The Seychelles white-eye (Zosterops modestus) is a rare warbler-like perching bird from the family of white-eyes (Zosteropidae). It is endemic to the Seychelles. At one time thought to be extinct, it was rediscovered and is now listed as Vulnerable by the IUCN.

==Description==
This 10 to 11 cm long bird has a plumage of olive-grey upper-parts and dull-coloured underparts. It is further characterized by a narrow, white eye-ring, a rather long dark-grey tail and a small sharp bill. Its diet consists of insect larvae, locusts, and grasshoppers as well as berries and seeds. The Seychelles white-eye's breeding season is from September to April, in which a clutch of two to seven eggs is laid into a cup-shaped nest. The incubation time is thirteen to fifteen days and the young are fully fledged after eleven to sixteen days. After that, adults look after their young for another two months. The species' melodious and complex song consists of nasal tones. Due to its ecology and foraging habits (in the canopy of high trees) it is difficult to observe.
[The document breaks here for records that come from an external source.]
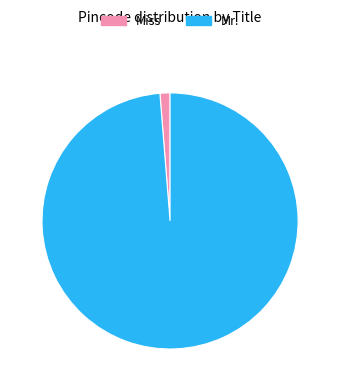

Count the number of slices in the pie.

2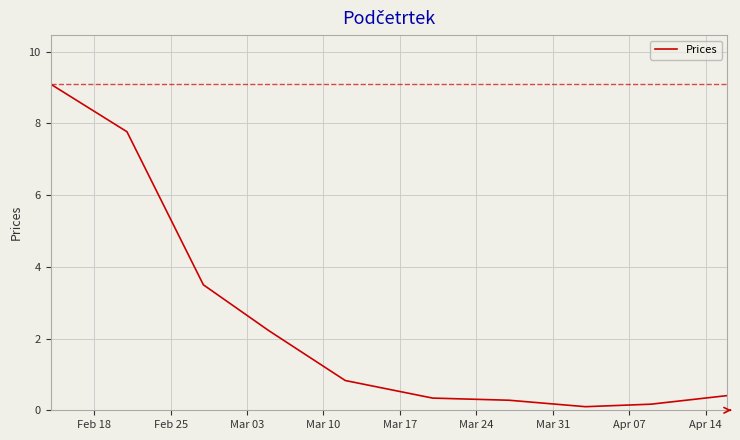

What is the difference between the maximum and minimum values?

9.0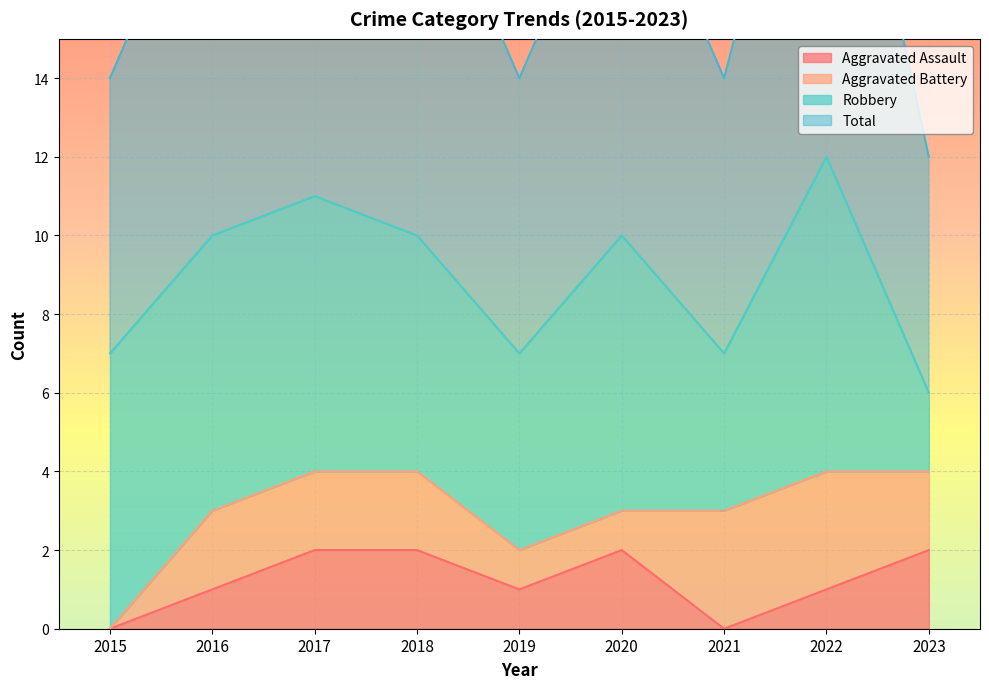

Count the Total values in the range 7 to 10.

6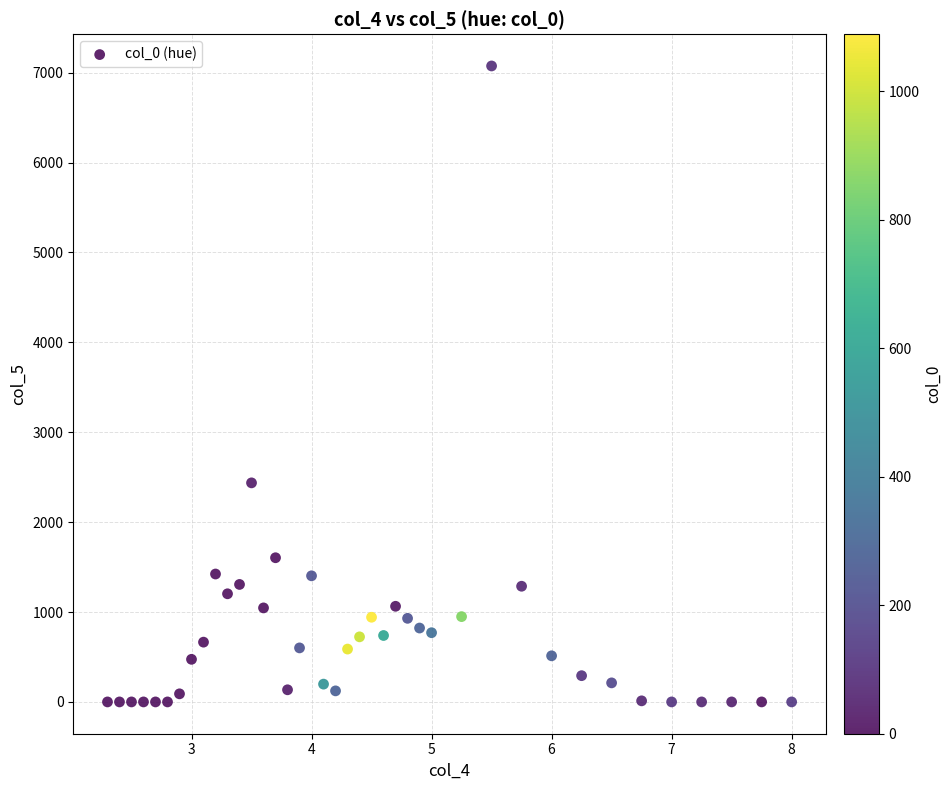

What is the range of Y values (max minus min)?

7075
The existence of a complex cooperative breeding system was discovered among Seychelles white-eyes. It is apparently unique among all species of white-eyes and appears as a very peculiar social breeding organisation among birds in general. Within the same breeding territory, the individual composition of nesting groups constantly changes, often involving birds that sometimes also contribute to nests in other territories.

==Threats==
Zosterops modestus was thought to be extinct between 1935 and 1960 until it was rediscovered in the highlands of Mahé. Even in 1996 it was considered one of the rarest birds in the world, with a population of only 25-35 individuals. The dramatic decline in population was caused by the extensive clearing of forests, competition with introduced birds (especially with the common myna), and from rat predation. In 1997, a population of about 250 individuals was rediscovered on the island of Conception. In 1998, the population on Mahé was estimated to be about 50. Currently the population on Conception Island consists of between 244 and 336 individuals. In 2001, the Island Conservation Society led a project to transfer 31 birds to the Seychelles island of Frégate. The population has since increased to more than 60 birds. Further transfers of birds have been made to North Island, Seychelles and to Cousine Island. Birds subsequently died out on Cousine, but transfers to other islands have been successful, increasing the world population to perhaps 500.